THE COMMISSION on Higher Education (CHED) advised Higher Education Institutions (HEI) not to shift their academic calendars, but University President Jose Ramon Villarin, SJ is adamant that the move is a step towards improving the Ateneo.
CHED released its stand on the issue on March 26 following the decision of the Ateneo, the University of the Philippines (UP), De La Salle University and the University of Santo Tomas to move their academic calendars.
In an interview with The GUIDON, Villarin said that shifting the academic calendar will enable the Ateneo to engage with better universities overseas in order to learn from them and “pull ourselves up.”
“I would like for the Ateneo de Manila to improve, and improving it means connecting the Ateneo to the best out there,” he said.
On February 6, the Ateneo announced its decision to shift to an August to May academic calendar effective in school year (SY) 2015 to 2016.
This will affect the Loyola Schools (LS) and the Professional Schools, namely the Ateneo School of Medicine and Public Health, the Ateneo School of Government, the Ateneo Graduate School of Business and the Ateneo Law School.
Towards Asean 2015
Even though talks about shifting the Ateneo’s academic calendar began as early as 2013, Villarin said in an interview with Rappler that it was only last year that it “ripened because 2015 is just around the corner.”
2015 will see the establishment of the Association of Southeast Asian Nations (Asean) Economic Community, opening free trade of goods and services, such as education, among its member countries: Philippines, Brunei, Cambodia, Indonesia, Laos, Malaysia, Myanmar, Singapore, Thailand and Vietnam.
The establishment of the economic community is part of the Initiative for Asean Integration launched during the 2000 Asean summit. It aims to narrow the development gap and accelerate the economic integration of the newer member countries, namely Cambodia, Laos, Myanmar and Thailand.
CHED believes, however, that since there is no provision in the Asean Integration about the synchronization of HEIs’ academic calendars in the region, the shift is not the most pressing concern coming into 2015.
Licuanan said that HEIs should instead pay attention to two more pertinent issues: The quality of the Philippines’ college or university students and how well prepared they are for the field of work when they graduate.
Villarin argued, however, that shifting the academic calendar and consequently enabling faculty from universities abroad to teach in the Ateneo can contribute to the improvement of the university’s quality of education.
“Hopefully, we will have better students and faculty because we will be attracting visiting, non-Filipino professors to teach for [perhaps] a term,” he said.
“That’s the goal: That there would be greater diversity and that the adversity will challenge us and push us to become better.”
Premium on research
In the CHED statement, Licuanan emphasized the importance of research in engaging universities overseas, saying that it is the “currency of the global academic community.”
She added that placing importance on research entails the development of the faculty and students’ skill-competencies required to pursue and engage in quality research and teaching.
“The real challenge, then, is to ensure that our HEIs can produce graduates who are capable of critical, analytical, original and independent thinking that can result in the creation of new knowledge or practice,” said Licuanan.
While Villarin believes that the Ateneo’s faculty is competent in research production, he said that the quality of the university’s research output could still improve.
He said that this can be done by developing the Ateneo’s expertise on research, which he thinks are topics on social entrepreneurship, environment, theology, philosophy, and ethics.
Villarin also said that improving on the university’s research output could contribute to effectively engaging and fostering partnerships with schools abroad.
He explained that this is because universities around the world consult and engage with other universities that have information on topics outside their expertise.
“They value our knowledge, our expertise. And I’d like to sharpen that even further, because that’s our service,” said Villarin.
Repeating history
When asked if there is a possibility that the Ateneo might revert back to the June to March academic calendar, Villarin said that the university will monitor and assess the shift once it is in effect.
He added that four years might be allotted to monitor the shift, at the end of which the university will decide if it will continue with the new academic calendar.
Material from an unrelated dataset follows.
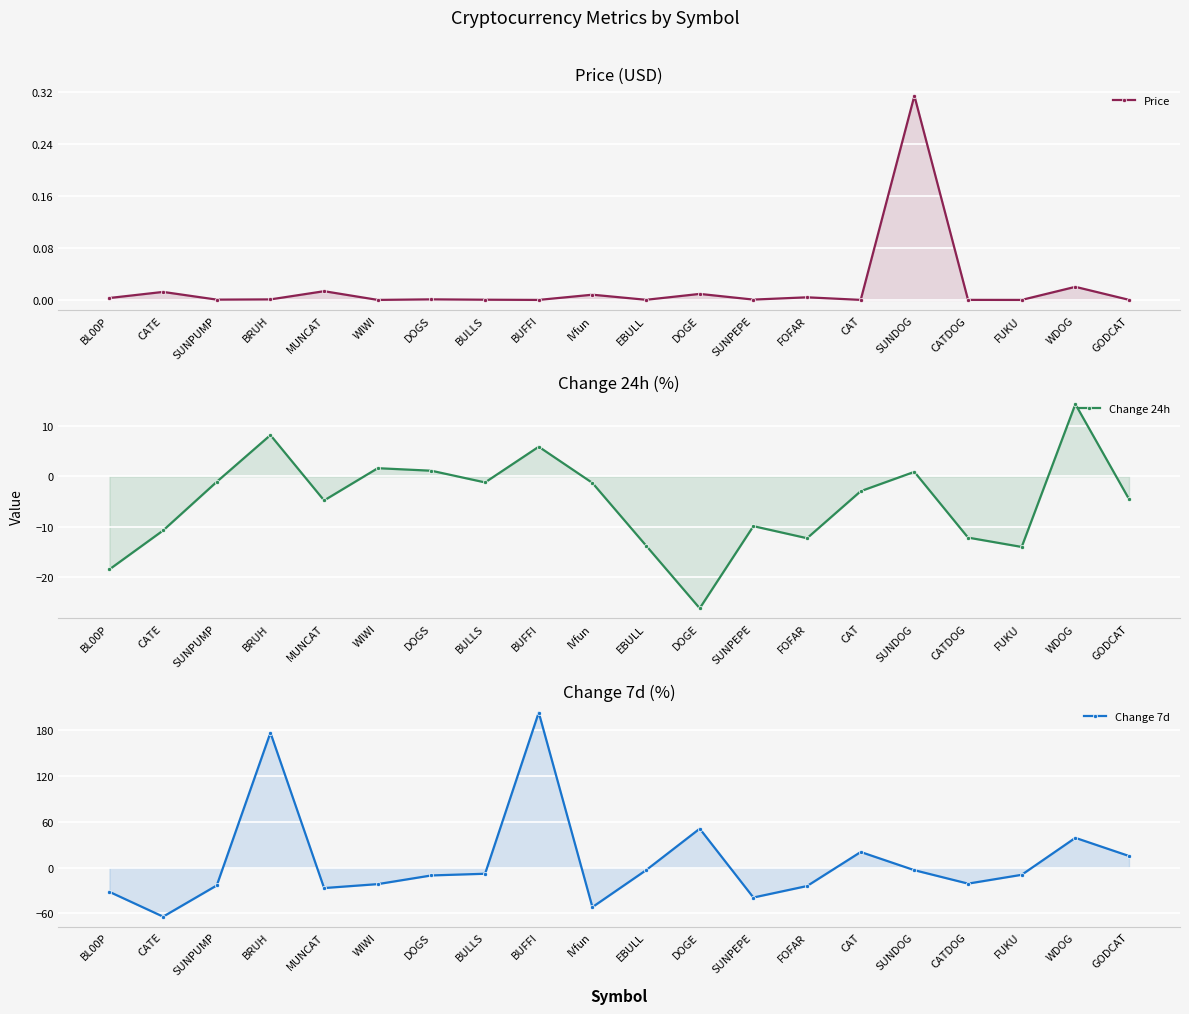

What is the sum of the Change 7d values at SUNDOG and BL00P?

-35.1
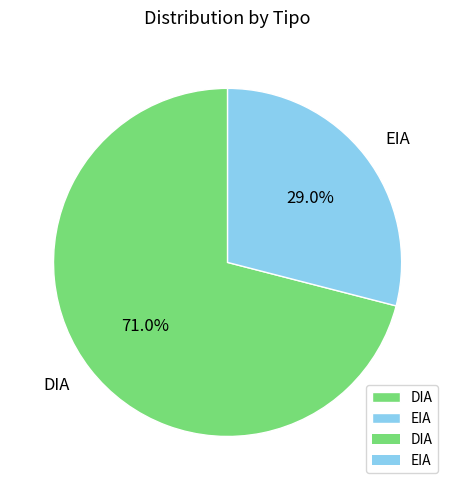

What percentage is NOT represented by DIA?

29.0%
However, for now, Villarin is keen on making the shift work. “I’m still in the mode of thinking that this will work. We have to make it work,” he said.
This is not the first time that the Philippines tried its hand at deviating from the conventional June to March academic calendar.
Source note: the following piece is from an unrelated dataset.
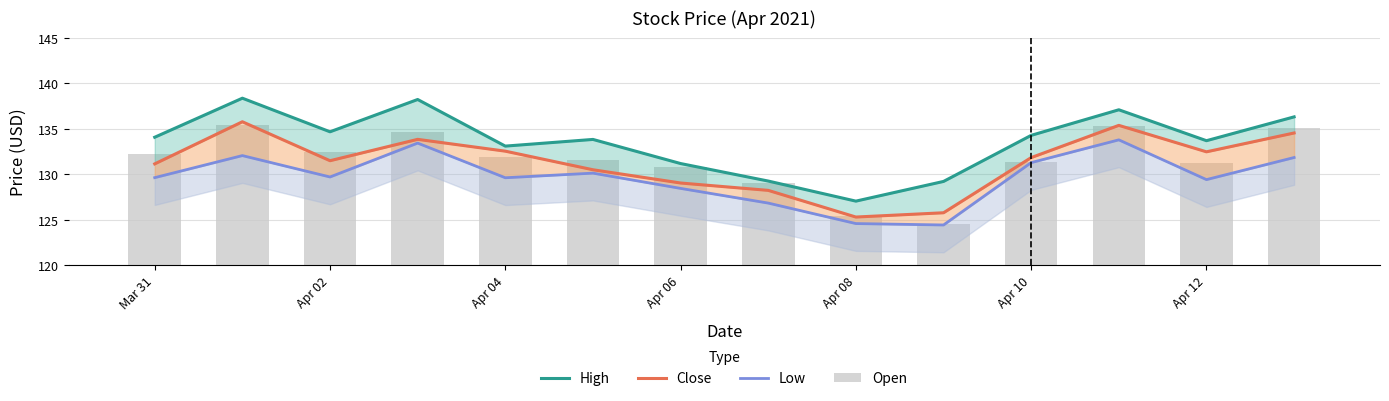

Read the Low value at Mar 31.

129.6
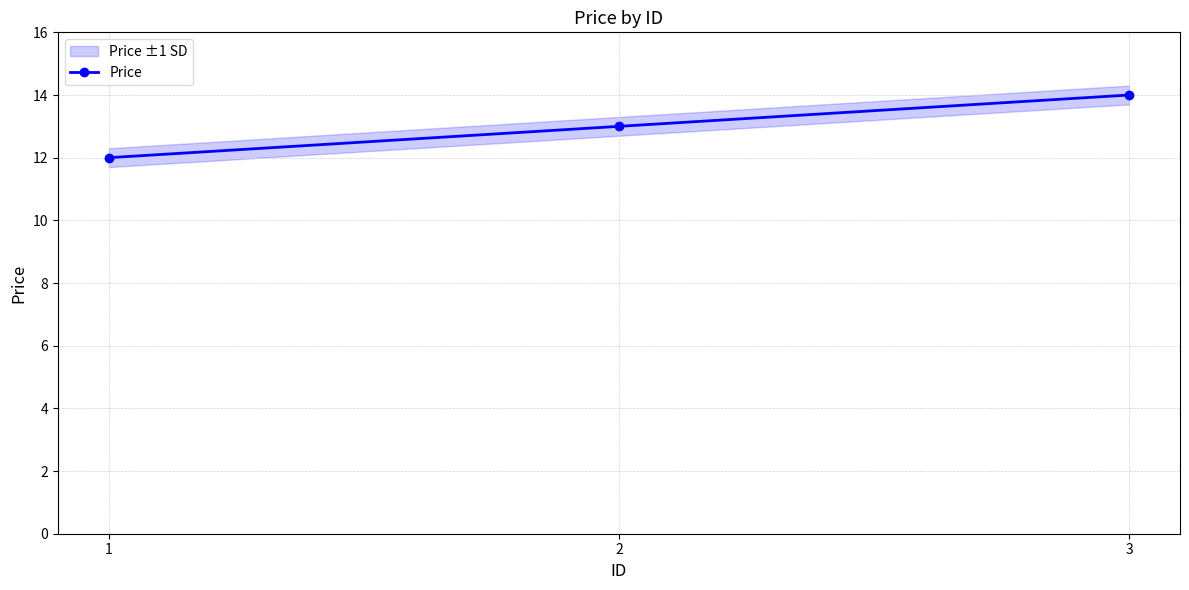

How many data points are above 13?

1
In the 1960s, then Education Secretary Alejandro Roces experimented on shifting the Philippine schools’ academic calendars through legislation by the Congress.
The shift was to take place over a three-year period, with an April to July calendar in 1963, followed by a May to August schedule in 1964, until supposedly landing on a September to June calendar in 1965.
However, after only the second year of the plan, Roces already saw the impracticality of the shift, explained UP Department of History Chair Bernadette Abrera in a forum on the Philippine academic calendar held at UP on February 10.
Abrera cited the extremely hot weather during April and May, the harvest period wherein families living in rural areas need their children to bring in the crops, and the parents’ non-consultation on the shift as reasons that eventually urged the Senate to repeal the law in 1964.
Villarin said, however, that since the universities in Manila are the only ones currently experimenting with a new academic calendar, the measure will be more efficient and would have less at stake if it were to fail.